## DATA FOR THIS TASK
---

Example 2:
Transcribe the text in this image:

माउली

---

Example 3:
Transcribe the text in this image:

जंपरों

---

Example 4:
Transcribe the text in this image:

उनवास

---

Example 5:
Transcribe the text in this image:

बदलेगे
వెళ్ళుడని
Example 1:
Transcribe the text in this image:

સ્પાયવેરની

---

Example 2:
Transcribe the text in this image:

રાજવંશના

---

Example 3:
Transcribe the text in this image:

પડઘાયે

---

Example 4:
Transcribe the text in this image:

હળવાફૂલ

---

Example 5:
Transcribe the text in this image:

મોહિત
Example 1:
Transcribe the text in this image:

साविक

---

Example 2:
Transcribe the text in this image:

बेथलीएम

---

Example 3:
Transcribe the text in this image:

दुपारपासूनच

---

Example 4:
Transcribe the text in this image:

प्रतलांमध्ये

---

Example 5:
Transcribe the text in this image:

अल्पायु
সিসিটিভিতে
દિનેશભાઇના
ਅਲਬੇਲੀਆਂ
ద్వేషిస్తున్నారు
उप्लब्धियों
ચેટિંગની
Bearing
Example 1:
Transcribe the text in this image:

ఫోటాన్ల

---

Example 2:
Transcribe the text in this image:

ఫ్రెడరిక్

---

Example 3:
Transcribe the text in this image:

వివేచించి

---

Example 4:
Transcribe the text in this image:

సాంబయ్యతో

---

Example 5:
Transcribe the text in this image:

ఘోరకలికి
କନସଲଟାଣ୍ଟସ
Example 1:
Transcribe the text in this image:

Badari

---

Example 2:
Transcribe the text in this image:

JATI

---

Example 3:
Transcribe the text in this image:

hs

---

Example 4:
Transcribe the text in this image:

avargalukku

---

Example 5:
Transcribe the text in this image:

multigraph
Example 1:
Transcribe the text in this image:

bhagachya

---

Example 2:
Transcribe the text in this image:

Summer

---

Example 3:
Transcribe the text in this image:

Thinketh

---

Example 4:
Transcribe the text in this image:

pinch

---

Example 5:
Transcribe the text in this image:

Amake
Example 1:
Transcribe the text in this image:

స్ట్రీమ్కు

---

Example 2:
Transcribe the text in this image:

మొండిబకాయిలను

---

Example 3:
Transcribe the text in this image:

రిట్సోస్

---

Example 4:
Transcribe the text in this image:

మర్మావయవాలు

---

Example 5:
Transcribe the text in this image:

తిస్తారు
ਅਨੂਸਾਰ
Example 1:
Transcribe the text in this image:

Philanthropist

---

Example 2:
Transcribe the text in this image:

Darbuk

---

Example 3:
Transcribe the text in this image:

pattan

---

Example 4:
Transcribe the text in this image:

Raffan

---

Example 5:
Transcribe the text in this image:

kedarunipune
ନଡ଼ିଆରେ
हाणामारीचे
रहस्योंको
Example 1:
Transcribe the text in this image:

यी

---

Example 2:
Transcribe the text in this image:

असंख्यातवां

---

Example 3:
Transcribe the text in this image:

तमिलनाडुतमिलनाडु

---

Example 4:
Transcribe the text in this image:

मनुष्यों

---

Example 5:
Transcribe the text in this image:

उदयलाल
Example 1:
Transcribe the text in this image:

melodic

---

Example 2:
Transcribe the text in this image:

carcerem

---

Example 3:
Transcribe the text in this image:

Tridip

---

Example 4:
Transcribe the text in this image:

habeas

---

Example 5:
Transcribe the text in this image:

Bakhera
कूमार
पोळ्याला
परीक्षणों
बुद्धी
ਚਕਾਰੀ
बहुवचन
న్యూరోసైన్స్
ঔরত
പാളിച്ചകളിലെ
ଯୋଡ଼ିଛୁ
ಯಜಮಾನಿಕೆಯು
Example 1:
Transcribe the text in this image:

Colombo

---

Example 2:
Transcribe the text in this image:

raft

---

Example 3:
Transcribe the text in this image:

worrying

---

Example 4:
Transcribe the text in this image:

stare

## TASK TO COMPLETE
Format the lines from the very first one through the line containing "दुपारपासूनच", including that line, as a JSON list of strings with one string per line and blank lines omitted.

## FULL ANSWER
[
  "---",
  "Example 2:",
  "Transcribe the text in this image:",
  "माउली",
  "---",
  "Example 3:",
  "Transcribe the text in this image:",
  "जंपरों",
  "---",
  "Example 4:",
  "Transcribe the text in this image:",
  "उनवास",
  "---",
  "Example 5:",
  "Transcribe the text in this image:",
  "बदलेगे",
  "వెళ్ళుడని",
  "Example 1:",
  "Transcribe the text in this image:",
  "સ્પાયવેરની",
  "---",
  "Example 2:",
  "Transcribe the text in this image:",
  "રાજવંશના",
  "---",
  "Example 3:",
  "Transcribe the text in this image:",
  "પડઘાયે",
  "---",
  "Example 4:",
  "Transcribe the text in this image:",
  "હળવાફૂલ",
  "---",
  "Example 5:",
  "Transcribe the text in this image:",
  "મોહિત",
  "Example 1:",
  "Transcribe the text in this image:",
  "साविक",
  "---",
  "Example 2:",
  "Transcribe the text in this image:",
  "बेथलीएम",
  "---",
  "Example 3:",
  "Transcribe the text in this image:",
  "दुपारपासूनच"
]